To Find:The frequencies that can be heard by visitor’s ear placed near the ends of the pipes.

Answer to Problem 67GP

Frequencies that can be heard by visitor’s ear placed near the ends of each pipe are calculated:

  $f_1=57.16\text{ Hz}$

  $f_2=68.6\text{ Hz}$

  $f_3=85.75\text{ Hz}$

  $f_4=114.33\text{ Hz}$

  $f_5=171.5\text{ Hz}$

Explanation of Solution

Given:

Pipe length $\left(L_1\right) =3\text{ m},$

Pipe length $\left(L_2\right) =2.5\text{ m},$

Pipe length $\left(L_3\right) =2\text{ m},$

Pipe length $\left(L_4\right) =1.5\text{ m},$

Pipe length $\left(L_5\right) =1\text{ m}$

Formula used:

  $f=\frac{c}{2L}\text{ Hz}$

Here $f$ is the frequency,

  $c$ is speed of sound,

  $l$ is the length of pipe.

Calculation:

The pipe is opened at both the ends,

Therefore, the frequency is calculated by the following equation,

  $f=\frac{c}{2L}\text{ Hz}$

Where,

  $c$ = Speed of sound $=343\text{ m/s}$ .
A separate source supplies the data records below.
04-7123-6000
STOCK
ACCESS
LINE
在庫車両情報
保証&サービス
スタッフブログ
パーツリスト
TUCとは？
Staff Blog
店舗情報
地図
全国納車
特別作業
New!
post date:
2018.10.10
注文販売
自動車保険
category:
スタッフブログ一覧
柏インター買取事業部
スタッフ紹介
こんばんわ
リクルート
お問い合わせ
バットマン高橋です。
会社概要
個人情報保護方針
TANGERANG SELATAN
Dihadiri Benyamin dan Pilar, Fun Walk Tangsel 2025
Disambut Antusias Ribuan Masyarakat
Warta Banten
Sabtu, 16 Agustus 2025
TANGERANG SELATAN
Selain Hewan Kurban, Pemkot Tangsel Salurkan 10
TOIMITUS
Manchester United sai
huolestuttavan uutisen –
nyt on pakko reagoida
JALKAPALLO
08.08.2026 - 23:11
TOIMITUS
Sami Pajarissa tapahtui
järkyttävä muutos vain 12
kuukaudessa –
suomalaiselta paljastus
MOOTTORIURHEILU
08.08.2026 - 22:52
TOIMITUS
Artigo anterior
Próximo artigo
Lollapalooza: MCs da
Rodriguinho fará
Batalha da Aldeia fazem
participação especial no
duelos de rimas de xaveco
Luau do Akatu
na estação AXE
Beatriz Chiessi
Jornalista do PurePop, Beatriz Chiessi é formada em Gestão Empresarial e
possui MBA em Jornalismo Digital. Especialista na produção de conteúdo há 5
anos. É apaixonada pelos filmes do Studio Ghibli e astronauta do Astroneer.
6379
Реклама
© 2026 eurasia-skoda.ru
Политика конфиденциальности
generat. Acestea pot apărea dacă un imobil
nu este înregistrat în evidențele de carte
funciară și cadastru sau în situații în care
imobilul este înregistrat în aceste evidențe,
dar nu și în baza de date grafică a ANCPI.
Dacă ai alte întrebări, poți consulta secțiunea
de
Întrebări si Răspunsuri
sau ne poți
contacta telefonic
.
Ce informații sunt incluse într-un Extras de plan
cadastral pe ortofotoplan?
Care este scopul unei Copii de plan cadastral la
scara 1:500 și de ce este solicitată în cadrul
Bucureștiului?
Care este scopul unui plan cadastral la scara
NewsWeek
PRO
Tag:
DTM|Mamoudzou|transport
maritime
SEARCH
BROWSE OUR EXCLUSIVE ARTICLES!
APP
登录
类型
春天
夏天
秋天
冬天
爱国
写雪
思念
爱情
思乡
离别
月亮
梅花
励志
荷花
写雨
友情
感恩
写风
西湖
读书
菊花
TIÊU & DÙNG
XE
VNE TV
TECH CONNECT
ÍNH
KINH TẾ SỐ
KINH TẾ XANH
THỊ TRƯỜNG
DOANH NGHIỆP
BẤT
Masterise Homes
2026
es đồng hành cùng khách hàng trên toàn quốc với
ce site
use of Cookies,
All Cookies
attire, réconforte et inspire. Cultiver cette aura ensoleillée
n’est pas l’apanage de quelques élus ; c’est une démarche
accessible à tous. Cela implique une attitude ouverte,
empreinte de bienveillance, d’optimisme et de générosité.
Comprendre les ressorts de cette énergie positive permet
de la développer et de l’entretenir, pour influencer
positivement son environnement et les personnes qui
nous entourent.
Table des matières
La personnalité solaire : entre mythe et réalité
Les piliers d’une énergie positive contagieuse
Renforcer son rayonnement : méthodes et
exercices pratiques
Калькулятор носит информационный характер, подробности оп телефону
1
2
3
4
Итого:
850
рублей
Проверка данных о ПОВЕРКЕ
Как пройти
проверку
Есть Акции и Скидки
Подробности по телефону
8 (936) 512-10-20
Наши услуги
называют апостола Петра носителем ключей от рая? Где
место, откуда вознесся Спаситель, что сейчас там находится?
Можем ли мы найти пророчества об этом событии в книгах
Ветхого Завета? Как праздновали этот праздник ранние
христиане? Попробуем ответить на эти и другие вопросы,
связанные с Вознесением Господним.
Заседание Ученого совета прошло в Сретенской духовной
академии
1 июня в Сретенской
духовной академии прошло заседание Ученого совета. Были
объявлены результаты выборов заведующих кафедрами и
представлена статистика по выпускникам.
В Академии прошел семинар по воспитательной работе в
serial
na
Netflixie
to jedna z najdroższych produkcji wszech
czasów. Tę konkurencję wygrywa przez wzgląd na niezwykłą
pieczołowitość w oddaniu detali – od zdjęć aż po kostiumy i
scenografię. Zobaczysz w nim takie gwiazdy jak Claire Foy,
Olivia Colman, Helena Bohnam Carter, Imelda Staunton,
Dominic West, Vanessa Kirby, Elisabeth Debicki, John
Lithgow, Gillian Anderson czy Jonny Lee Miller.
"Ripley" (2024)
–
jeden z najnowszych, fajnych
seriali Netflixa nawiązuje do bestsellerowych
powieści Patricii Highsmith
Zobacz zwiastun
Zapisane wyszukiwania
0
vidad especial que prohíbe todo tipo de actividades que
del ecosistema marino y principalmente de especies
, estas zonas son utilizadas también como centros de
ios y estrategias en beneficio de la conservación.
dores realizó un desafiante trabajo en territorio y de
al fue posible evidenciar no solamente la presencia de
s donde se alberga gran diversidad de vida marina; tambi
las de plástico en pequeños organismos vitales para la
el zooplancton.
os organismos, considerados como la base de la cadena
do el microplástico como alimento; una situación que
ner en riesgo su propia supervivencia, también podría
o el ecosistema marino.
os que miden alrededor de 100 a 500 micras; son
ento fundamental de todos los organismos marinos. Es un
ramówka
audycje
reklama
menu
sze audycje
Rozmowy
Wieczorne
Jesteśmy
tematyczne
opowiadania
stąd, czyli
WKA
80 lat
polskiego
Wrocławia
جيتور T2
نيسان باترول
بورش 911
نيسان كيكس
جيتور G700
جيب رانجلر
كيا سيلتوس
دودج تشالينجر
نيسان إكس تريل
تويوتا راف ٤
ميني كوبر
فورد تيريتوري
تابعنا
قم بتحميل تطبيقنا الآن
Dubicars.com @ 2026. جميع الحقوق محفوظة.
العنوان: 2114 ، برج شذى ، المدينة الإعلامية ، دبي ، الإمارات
Substitute the values in the given equation, frequency,

For the pipe length $L_1=3\text{ m}$

  $f_1=\frac{343\text{ m/s}}{2\times 3\text{ m}}$

  $f_1=57.16\text{ Hz}$

For the pipe length $L_2=\text{ 2}\text{.5 m}$

  $f_2=\frac{343\text{ m/s}}{2\times 2.5\text{ m}}$

  $f_2=68.6\text{ Hz}$

For the pipe length $L_3=\text{ 2 m}$

  $f_3=\frac{343\text{ m/s}}{2\times 2\text{ m}}$

  $f_3=85.75\text{ Hz}$

For the pipe length $L_4 =1.5\text{m}$

  $f_4=\frac{343\text{ m/s}}{2\times 1.5\text{ m}}$

  $f_4=114.33\text{ Hz}$

For the pipe length $L_5=1\text{m}$

  $f_5=\frac{343\text{ m/s}}{2\times 1\text{ m}}$

  $f_5=171.5\text{ Hz}$

Conclusion:

Frequencies that can be heard by visitor’s ear placed near the ends of each pipe are calculated.

(b)

To determine

To Explain: The display works better on noisy day than on the quiet day.

Explanation of Solution

Introduction:

A noise is an unwanted sound andconsidered as unpleasant, loud or disruptive to hear. The noise and sound are indistinguishable as both are caused due to the vibrations through a medium, such as air or water.

From numerous experiments, it can be concluded that the display works better on a noisy day than the quiet day becausethe vibrational waves activate the systems function. The signals can be enhanced by noise and improve the behaviour. 

If the intensity of noise is increased, anoptimal noise level allows people to hear, and feel better. But too much noise is not desirable because that degrades the performance of the display. 

Conclusion: 

The vibrations on a noisy day are more and they can activate the weak signals.